Ron and Dorinda would make it. Thirty years on, most of us did—still willing to embrace hopeful aspirations, but wiser, perhaps a bit more cynical, maybe not any more convinced that there are answers to the problems taken up by people like Bob Geldof, or to the kind of endlessly recurring world tragedies that inspired Live Aid.
But maybe that’s Live Aid’s final lesson, after all: When people need help, and when the suffering need solace, it never hurts to try—or to have fun while you’re trying.
No time for idolatry at Live Aid
Legendary Delaware photojournalist Fred Comegys, who spent 52 years with The Wilmington News Journal shooting politicians, criminals, sports and entertainment figures, as well as everyday people, is typically blasé about his moment at the feet (sometimes literally) of rock’s superstars at Live Aid. The memories that linger are of the heat and the sense of urgency—his time at the stage was limited, and his shots had to be ready for the presses long before Live Aid’s day was done.
“I was always too worried about getting the pictures I needed to idolize anybody,” he says, recalling the tight turn-around time photographers operated under in the film camera days. “It was like Christmas, opening presents: ‘What am I going to get?’”

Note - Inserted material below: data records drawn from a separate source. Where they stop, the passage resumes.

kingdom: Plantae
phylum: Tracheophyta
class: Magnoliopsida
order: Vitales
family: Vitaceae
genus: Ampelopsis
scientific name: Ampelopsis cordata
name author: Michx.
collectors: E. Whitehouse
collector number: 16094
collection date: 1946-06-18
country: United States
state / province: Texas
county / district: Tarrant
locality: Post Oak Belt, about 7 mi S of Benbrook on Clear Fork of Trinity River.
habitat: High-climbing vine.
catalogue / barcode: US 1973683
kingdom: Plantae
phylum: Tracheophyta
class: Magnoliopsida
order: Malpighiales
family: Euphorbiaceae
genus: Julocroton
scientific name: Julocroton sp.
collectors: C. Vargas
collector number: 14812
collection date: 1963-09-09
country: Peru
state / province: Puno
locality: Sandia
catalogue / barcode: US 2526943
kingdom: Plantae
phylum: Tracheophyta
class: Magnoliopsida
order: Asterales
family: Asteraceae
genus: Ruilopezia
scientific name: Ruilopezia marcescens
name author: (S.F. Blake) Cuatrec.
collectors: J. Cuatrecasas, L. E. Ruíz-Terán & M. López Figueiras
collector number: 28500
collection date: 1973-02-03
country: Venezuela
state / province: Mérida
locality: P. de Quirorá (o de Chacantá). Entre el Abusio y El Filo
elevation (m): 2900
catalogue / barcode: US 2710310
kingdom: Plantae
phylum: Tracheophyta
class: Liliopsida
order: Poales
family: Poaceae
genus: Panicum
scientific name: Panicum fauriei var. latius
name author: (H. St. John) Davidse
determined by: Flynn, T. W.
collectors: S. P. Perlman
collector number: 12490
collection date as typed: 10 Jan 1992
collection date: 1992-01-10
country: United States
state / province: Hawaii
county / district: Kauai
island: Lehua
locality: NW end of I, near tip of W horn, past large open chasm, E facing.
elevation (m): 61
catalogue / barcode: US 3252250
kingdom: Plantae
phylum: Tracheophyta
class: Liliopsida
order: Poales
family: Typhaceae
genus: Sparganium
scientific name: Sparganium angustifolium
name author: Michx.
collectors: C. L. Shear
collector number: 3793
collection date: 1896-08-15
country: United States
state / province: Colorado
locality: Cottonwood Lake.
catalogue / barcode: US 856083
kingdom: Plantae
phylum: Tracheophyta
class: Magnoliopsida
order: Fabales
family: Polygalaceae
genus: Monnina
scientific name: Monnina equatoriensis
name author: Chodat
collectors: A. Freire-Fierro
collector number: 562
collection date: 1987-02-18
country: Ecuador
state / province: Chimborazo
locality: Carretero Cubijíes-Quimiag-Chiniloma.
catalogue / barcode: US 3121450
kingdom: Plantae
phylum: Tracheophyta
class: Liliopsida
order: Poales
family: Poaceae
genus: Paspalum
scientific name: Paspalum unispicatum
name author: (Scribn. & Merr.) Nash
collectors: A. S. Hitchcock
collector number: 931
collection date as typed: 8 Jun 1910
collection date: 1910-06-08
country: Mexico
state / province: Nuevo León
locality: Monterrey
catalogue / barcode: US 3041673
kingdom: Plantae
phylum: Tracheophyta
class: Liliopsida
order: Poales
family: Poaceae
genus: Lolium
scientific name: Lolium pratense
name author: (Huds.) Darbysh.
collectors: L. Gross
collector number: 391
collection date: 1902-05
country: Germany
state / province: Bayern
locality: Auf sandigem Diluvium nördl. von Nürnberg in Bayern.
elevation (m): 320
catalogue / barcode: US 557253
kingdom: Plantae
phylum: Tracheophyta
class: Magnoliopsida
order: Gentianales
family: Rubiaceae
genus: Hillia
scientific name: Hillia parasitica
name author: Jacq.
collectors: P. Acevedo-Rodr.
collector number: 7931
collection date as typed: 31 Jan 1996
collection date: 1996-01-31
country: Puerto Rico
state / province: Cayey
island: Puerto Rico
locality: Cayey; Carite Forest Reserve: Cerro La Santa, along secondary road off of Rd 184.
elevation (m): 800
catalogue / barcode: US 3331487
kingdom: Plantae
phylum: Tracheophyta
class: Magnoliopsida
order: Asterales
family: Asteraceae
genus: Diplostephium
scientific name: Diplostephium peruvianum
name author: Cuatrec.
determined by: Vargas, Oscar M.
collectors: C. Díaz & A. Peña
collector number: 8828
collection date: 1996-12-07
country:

He would end up “getting” Madonna, George Thorogood with Bo Diddley, Ozzy Osbourne, Simple Minds, and a chaotic, crazy crowd.
“I just remember it being hot and quick,” says Comegys, now 73 and as full of fire as ever. “Christ, it took forever to print that [stuff]. Not like today, when you see it automatically. You didn’t know what you had until you saw it. Back then that was what separated the men from the boys.”